[Source data]
╭──

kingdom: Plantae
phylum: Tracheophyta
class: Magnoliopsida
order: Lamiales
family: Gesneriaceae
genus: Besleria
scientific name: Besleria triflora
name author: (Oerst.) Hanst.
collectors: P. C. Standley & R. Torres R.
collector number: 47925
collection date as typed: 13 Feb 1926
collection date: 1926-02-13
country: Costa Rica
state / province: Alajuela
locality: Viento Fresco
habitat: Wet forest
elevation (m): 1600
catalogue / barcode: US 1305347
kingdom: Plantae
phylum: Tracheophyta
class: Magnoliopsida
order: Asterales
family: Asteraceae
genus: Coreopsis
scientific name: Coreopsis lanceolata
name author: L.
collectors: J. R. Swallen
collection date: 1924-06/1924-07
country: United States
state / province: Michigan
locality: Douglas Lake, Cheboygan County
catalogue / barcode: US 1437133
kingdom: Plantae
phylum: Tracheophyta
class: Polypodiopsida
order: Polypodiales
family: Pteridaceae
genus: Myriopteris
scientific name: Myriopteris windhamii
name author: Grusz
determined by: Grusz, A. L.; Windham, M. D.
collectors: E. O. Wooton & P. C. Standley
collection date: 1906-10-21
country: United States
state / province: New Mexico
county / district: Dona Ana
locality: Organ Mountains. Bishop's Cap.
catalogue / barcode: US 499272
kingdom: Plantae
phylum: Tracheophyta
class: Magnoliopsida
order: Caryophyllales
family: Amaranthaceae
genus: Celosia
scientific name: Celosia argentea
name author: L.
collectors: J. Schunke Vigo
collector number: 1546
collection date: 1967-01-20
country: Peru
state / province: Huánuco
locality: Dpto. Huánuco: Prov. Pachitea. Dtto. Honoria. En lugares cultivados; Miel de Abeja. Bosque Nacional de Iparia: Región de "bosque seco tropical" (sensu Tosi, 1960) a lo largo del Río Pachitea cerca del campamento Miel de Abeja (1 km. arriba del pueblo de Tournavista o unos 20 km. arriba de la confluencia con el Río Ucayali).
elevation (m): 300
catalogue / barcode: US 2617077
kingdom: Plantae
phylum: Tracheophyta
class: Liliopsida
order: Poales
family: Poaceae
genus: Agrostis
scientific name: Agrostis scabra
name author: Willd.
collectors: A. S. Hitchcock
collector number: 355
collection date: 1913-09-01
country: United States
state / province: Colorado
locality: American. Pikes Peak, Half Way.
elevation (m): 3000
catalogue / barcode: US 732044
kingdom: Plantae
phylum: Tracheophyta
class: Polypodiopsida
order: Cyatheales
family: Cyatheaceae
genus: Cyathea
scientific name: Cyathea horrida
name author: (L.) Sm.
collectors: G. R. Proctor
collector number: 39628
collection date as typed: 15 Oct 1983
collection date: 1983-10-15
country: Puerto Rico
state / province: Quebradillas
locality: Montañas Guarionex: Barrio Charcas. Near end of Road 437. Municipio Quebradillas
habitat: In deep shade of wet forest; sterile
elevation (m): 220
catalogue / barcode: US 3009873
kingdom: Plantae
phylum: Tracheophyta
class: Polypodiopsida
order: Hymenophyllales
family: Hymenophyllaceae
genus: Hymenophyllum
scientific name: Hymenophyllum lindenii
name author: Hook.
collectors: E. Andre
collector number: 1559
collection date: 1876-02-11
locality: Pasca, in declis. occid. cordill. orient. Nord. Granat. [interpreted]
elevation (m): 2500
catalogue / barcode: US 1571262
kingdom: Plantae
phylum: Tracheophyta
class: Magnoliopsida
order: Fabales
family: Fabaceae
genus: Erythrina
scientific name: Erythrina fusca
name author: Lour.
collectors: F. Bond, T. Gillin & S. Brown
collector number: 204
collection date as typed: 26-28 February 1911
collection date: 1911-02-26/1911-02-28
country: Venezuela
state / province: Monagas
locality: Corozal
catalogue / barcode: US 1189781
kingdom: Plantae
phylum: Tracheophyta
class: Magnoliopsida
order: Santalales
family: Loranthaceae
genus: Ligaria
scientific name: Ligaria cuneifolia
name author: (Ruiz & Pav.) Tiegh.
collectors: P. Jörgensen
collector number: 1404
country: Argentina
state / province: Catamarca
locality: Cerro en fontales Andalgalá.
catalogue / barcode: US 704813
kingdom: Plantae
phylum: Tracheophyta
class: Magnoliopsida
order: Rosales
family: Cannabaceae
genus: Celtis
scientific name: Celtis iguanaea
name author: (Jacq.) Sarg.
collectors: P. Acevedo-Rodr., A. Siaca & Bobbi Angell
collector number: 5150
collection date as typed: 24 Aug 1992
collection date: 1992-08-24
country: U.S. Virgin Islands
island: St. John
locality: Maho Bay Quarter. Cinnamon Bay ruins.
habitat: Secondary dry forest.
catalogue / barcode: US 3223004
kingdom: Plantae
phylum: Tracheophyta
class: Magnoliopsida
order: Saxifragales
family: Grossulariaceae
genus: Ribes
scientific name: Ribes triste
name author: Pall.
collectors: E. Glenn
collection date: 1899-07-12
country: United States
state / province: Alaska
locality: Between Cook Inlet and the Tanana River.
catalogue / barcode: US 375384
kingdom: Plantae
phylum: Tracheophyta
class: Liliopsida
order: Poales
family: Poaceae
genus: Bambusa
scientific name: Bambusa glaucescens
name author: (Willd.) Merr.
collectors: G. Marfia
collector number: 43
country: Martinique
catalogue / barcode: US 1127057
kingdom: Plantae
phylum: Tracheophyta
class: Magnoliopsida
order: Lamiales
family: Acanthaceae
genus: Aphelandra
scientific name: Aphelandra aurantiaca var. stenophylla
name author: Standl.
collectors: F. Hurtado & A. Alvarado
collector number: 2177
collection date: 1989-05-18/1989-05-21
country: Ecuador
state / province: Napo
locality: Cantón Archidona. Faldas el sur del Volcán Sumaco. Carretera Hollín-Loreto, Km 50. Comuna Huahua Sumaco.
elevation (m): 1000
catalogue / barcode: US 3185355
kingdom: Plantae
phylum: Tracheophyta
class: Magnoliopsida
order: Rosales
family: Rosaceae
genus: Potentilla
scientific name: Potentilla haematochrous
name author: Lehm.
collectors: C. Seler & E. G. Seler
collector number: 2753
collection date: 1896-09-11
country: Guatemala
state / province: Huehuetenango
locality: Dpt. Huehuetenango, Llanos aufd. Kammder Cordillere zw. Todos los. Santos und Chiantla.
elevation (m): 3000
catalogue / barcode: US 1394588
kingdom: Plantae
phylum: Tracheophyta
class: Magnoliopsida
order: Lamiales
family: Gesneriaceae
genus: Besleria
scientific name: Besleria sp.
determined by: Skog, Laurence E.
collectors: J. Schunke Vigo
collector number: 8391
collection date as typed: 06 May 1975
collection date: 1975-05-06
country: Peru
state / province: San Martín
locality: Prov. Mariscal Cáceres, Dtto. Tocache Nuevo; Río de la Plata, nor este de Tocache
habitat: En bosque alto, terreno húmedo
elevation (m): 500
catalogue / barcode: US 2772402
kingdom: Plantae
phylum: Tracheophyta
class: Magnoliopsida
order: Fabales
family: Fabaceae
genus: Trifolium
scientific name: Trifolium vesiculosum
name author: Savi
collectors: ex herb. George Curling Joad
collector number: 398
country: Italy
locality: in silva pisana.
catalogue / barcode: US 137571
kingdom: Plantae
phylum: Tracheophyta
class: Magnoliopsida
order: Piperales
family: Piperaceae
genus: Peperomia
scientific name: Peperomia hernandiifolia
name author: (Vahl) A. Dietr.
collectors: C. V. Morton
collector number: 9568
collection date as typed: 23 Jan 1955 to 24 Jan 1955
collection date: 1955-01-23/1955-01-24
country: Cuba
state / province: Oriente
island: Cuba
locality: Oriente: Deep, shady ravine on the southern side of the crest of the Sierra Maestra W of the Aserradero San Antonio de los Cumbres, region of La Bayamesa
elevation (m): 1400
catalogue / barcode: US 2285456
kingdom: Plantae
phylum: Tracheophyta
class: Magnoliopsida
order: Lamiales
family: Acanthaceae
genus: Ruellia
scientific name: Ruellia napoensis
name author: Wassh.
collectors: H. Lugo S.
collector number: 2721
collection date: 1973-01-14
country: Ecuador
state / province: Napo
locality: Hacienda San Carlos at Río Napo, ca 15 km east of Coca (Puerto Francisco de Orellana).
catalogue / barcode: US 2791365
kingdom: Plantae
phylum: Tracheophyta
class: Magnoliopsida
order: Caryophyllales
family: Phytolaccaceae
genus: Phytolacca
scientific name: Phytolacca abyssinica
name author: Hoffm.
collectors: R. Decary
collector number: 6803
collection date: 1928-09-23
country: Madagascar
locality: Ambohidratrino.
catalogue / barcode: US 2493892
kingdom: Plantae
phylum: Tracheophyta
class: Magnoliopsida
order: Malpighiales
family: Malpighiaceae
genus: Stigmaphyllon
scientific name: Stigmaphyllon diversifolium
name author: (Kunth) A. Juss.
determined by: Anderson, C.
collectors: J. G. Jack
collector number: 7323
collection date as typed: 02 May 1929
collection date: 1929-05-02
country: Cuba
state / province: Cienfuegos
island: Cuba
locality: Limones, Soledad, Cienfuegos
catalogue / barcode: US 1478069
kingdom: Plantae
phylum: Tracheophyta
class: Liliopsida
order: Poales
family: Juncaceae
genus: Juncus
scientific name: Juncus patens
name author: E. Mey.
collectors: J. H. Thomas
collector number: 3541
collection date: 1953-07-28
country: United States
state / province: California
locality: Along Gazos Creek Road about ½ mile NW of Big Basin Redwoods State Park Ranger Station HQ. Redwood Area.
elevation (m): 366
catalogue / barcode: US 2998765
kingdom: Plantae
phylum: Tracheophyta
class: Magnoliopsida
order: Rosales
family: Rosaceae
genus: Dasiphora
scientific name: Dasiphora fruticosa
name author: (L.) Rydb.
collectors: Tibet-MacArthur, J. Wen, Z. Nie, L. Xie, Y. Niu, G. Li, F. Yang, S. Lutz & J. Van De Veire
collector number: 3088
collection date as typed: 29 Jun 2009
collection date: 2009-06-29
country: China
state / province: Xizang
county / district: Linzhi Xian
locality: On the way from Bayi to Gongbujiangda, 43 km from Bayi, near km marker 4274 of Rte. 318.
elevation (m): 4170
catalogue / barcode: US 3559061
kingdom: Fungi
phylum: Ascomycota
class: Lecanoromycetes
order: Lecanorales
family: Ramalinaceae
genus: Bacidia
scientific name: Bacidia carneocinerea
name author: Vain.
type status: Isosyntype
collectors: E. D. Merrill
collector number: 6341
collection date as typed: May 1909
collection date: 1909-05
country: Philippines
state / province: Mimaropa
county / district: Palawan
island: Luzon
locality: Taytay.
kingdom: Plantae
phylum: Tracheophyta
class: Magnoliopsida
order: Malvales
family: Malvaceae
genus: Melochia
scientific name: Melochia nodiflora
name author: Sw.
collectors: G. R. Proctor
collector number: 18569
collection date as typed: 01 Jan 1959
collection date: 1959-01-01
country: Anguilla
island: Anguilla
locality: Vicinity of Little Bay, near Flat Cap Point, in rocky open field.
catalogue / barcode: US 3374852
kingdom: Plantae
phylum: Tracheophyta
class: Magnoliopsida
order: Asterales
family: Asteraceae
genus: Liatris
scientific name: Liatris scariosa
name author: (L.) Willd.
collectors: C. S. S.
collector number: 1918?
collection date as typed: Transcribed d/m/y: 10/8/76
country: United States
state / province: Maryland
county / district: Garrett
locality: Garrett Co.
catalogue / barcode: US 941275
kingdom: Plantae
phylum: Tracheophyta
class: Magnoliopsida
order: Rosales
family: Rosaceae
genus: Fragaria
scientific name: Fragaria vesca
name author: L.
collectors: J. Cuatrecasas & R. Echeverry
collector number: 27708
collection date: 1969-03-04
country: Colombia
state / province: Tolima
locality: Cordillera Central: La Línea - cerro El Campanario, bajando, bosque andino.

╰──

— Problem details —
Starting at the first line of the items and ending at the line containing "collector number: 47925", rename "name author" to "authority". Reproduce those lines with everything else unchanged.

— Output of the task —
kingdom: Plantae
phylum: Tracheophyta
class: Magnoliopsida
order: Lamiales
family: Gesneriaceae
genus: Besleria
scientific name: Besleria triflora
authority: (Oerst.) Hanst.
collectors: P. C. Standley & R. Torres R.
collector number: 47925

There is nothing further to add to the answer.